Contact-tracing is necessary even for patients who are mostly recovered and perhaps no longer contagious, because it's essential to find those they infected before recovering.

The epidemic is out of control in America because we're not doing that. One of the reasons is that people like Dr. Atlas are dispensing extraordinarily bad advice.

Atlas has been accused of seeking "herd immunity," which he denies. That's good, because achieving herd immunity without a vaccine would kill millions of Americans.

"Herd immunity" to a disease occurs when a very high percentage of the population are immune, so that most people who have the disease are unlikely to come in contact with anyone who lacks immunity. It's unknown whether herd immunity is possible for COVID-19, because we don't know how long acquired immunity lasts.

With a safe and effective vaccine, herd immunity to a disease can be achieved by vaccination, without infecting people. But there's still no vaccine for COVID-19.

Without a vaccine, to reach herd immunity, if it's even possible, would require about 300 million COVID-19 cases in the United States. That's 48 times the 6.2 million known cases so far – which have already killed 188,000 Americans.

Even if half of America's COVID-19 cases have gone undetected, and even if we optimistically assume medical advances will reduce the fatality rate by half, reaching herd immunity without a vaccine would still kill 12 times as many Americans as have already died from the disease, i.e., more than 2 million.

Dr. Atlas does not advocate that, but his approach is similar. He opposes the testing, contact-tracing and quarantine of infectious people, which are needed to stop the epidemic. If we follow his advice, hundreds of Americans will continue to die unnecessarily, every day, and we won't be able to end the ruinous lockdowns and business closures until a vaccine is developed and deployed, which is many months away, at best.

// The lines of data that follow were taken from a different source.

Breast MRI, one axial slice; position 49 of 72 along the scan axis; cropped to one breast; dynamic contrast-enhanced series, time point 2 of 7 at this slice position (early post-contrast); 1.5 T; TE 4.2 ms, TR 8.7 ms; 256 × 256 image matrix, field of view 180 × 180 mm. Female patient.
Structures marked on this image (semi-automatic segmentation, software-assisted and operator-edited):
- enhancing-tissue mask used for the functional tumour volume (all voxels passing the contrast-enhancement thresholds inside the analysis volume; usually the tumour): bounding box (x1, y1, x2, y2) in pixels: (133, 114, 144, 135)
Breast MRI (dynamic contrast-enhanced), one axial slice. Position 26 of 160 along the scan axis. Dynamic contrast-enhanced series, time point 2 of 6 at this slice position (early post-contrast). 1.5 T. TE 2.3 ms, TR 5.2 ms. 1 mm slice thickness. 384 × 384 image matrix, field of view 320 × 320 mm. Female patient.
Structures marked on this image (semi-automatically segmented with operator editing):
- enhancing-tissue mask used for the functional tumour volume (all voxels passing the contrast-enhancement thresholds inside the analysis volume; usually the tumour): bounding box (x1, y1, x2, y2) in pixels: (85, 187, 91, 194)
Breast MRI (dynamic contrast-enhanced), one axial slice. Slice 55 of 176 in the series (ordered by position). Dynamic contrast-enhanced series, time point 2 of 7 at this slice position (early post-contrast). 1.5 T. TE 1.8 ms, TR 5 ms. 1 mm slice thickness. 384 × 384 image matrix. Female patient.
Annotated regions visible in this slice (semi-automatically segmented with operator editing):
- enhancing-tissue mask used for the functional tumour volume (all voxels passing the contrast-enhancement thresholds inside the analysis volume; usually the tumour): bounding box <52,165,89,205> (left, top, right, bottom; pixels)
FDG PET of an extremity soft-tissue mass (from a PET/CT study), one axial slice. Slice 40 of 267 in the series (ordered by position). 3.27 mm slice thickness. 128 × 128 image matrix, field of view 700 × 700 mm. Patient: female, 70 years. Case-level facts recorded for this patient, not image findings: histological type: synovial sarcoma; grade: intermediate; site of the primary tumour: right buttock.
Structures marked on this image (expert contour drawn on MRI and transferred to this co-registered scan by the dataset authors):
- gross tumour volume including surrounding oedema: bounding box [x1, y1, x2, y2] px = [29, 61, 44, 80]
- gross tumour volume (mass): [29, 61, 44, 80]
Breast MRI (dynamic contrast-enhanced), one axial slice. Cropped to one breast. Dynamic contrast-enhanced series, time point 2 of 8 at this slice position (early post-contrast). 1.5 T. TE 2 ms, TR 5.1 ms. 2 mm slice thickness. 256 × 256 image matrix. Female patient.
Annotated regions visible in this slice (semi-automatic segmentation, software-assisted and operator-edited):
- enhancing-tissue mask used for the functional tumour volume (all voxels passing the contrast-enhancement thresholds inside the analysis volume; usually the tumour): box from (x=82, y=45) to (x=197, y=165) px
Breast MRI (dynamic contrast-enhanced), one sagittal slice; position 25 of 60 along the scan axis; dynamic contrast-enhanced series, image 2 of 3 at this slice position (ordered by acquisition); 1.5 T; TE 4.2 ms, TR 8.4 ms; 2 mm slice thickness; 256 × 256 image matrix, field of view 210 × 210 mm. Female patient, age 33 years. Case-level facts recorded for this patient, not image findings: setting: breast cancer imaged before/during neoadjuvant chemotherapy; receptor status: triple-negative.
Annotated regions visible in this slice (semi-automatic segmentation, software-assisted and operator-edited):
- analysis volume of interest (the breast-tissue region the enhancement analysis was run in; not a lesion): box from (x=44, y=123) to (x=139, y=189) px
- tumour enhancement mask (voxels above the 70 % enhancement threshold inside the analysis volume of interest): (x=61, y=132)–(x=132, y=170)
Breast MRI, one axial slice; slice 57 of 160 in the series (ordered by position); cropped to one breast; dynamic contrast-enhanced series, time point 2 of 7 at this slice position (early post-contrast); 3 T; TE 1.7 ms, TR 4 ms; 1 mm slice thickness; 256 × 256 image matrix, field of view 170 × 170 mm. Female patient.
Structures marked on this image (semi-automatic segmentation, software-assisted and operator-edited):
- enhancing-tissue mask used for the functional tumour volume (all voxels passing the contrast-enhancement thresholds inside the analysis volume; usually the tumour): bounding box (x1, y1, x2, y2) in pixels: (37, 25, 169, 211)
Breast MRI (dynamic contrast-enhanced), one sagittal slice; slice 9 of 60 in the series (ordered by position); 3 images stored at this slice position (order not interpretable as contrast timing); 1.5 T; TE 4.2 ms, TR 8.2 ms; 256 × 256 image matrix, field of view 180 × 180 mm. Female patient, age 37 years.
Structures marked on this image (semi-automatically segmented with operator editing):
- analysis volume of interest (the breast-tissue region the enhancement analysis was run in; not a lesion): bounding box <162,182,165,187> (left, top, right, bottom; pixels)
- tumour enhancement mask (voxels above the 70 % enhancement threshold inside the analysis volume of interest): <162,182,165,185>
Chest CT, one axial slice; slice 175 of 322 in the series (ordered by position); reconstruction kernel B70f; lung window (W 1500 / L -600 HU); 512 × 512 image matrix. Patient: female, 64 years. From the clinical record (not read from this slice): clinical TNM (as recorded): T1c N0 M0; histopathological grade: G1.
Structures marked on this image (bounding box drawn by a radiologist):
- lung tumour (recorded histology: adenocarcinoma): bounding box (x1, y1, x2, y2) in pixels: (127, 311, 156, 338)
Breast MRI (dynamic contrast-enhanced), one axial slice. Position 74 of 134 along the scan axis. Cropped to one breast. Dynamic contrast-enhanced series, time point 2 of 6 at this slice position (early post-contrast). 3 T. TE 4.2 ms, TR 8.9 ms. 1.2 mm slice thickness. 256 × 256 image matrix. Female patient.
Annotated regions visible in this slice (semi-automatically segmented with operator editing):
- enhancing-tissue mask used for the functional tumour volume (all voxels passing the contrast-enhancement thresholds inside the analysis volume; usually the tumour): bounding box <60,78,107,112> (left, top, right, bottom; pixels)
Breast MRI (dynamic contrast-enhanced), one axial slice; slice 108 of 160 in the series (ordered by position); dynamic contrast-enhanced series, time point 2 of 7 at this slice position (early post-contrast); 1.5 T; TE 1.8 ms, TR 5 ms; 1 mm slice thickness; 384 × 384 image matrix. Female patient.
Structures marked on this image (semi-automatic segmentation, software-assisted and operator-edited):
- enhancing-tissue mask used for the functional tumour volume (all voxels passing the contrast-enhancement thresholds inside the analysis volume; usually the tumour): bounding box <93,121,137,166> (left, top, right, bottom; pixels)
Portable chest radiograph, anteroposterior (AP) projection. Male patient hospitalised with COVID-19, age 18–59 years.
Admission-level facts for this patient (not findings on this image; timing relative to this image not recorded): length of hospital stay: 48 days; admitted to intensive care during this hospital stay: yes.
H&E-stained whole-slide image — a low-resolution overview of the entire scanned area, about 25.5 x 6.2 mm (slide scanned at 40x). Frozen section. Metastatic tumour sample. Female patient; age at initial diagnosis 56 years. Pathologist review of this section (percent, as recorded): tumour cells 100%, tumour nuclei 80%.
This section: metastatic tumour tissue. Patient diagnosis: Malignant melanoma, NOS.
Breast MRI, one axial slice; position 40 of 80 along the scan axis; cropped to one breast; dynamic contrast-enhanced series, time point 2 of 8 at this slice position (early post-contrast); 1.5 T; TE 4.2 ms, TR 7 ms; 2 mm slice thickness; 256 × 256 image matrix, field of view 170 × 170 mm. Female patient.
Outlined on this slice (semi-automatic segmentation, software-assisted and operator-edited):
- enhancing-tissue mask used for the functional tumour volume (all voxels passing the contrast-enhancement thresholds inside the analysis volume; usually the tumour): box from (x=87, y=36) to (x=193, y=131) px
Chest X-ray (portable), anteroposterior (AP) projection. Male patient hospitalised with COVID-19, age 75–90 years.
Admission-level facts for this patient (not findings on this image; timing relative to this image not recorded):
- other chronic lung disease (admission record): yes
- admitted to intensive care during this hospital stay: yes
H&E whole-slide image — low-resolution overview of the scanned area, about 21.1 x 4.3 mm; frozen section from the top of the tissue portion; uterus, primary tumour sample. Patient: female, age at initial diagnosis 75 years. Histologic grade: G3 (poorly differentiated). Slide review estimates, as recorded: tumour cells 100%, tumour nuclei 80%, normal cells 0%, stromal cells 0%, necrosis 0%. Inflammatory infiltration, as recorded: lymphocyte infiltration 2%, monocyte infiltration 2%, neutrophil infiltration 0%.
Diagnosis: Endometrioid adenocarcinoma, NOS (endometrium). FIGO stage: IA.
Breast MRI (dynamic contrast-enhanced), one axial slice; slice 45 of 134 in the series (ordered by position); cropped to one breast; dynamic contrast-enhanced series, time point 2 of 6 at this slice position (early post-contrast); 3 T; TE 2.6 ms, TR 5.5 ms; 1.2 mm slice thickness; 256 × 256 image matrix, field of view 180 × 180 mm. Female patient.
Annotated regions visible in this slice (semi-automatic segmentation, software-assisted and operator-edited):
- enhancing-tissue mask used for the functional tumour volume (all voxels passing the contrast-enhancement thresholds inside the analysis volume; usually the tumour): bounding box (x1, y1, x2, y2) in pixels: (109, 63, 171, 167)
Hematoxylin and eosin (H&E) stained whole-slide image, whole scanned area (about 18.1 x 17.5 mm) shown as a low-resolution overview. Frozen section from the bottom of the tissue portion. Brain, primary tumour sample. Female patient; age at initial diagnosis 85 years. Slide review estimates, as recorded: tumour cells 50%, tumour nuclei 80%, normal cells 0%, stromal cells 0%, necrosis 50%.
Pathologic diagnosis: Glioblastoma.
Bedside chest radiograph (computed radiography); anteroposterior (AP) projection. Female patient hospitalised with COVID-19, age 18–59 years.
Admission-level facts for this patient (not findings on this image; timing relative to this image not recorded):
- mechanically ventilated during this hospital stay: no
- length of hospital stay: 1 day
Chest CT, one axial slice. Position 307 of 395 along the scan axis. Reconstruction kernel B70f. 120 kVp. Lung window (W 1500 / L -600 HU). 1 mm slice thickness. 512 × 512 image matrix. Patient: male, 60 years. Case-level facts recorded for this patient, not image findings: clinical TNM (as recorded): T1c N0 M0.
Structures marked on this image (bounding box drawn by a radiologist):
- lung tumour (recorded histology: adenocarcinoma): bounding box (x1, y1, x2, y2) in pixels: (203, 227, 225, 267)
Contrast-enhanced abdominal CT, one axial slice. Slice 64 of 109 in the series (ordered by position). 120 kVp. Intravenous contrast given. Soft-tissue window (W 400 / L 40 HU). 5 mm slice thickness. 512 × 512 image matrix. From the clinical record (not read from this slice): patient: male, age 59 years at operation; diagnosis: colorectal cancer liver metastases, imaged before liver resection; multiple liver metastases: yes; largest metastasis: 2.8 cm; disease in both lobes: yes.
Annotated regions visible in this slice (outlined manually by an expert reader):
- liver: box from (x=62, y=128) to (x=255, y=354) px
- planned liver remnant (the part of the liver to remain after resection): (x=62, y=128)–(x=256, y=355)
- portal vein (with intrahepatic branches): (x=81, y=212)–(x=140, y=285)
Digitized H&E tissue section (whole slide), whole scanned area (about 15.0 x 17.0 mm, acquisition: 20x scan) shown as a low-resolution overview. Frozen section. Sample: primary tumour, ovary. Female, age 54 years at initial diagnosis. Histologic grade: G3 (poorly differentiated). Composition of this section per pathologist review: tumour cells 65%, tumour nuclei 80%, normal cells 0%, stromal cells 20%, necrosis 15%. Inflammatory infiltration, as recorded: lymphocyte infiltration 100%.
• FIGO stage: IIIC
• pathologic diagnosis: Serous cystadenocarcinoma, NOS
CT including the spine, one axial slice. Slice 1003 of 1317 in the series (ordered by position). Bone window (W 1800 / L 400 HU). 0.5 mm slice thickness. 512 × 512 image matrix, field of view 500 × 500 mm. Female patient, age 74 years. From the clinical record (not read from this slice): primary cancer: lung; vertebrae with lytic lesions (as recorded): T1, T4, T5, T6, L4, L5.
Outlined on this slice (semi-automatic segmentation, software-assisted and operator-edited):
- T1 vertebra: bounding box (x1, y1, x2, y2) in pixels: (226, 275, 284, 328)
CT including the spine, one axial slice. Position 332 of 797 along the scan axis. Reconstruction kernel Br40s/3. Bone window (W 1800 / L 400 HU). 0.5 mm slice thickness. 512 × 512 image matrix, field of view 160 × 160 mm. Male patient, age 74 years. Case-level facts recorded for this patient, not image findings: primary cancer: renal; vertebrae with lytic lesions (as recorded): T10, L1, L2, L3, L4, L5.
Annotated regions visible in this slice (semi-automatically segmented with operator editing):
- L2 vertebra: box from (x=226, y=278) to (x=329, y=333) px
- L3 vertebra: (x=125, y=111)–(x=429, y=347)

Unfortunately, his approach is more or less what we're already doing, because of the incompetence of the government response. That's not a partisan judgment: Both Democrat-run and Republican-run states have severely bungled their responses to the epidemic.

Inexpensive COVID-19 tests are now widely available, which can provide test results in just 15 minutes. But, in the United States, patients typically wait days for their test results, mostly because of state government bureaucratic delays.

It needs to be impressed upon our state (and federal) officials that every delay in testing someone who might be infected, in telling them the results, in finding their recent contacts and in notifying those contacts, has the potential to kill people.

Time is critical. If someone gets a positive test result in the morning, then most of his contacts should be tested and be told their test results that same afternoon.

Here in North Carolina, I know of a case in which a plumber felt ill and got a COVID-19 test. But he wasn't notified of his positive test result for a full week, and during that week he continued to work. He infected over a dozen households. Each of those secondary infections was completely unnecessary.

It would not have happened in the countries that stopped the disease.

The way they do it is to immediately test everyone suspected of infection or exposure to the disease. Then tell patients the results quickly: in minutes or hours, not days. Then, whenever authorities find someone who tested positive, he's immediately interviewed to find his recent contacts. Then everyone he might have had contact with is immediately notified and told to self-isolate and get a free test. The process of rapid testing and contact-tracing is then repeated for his recent contacts.

That's how South Korea largely stopped its epidemic, in less than a month, without closing down the nation's economy.

We can do it, too – but not if we follow Dr. Atlas' bad advice.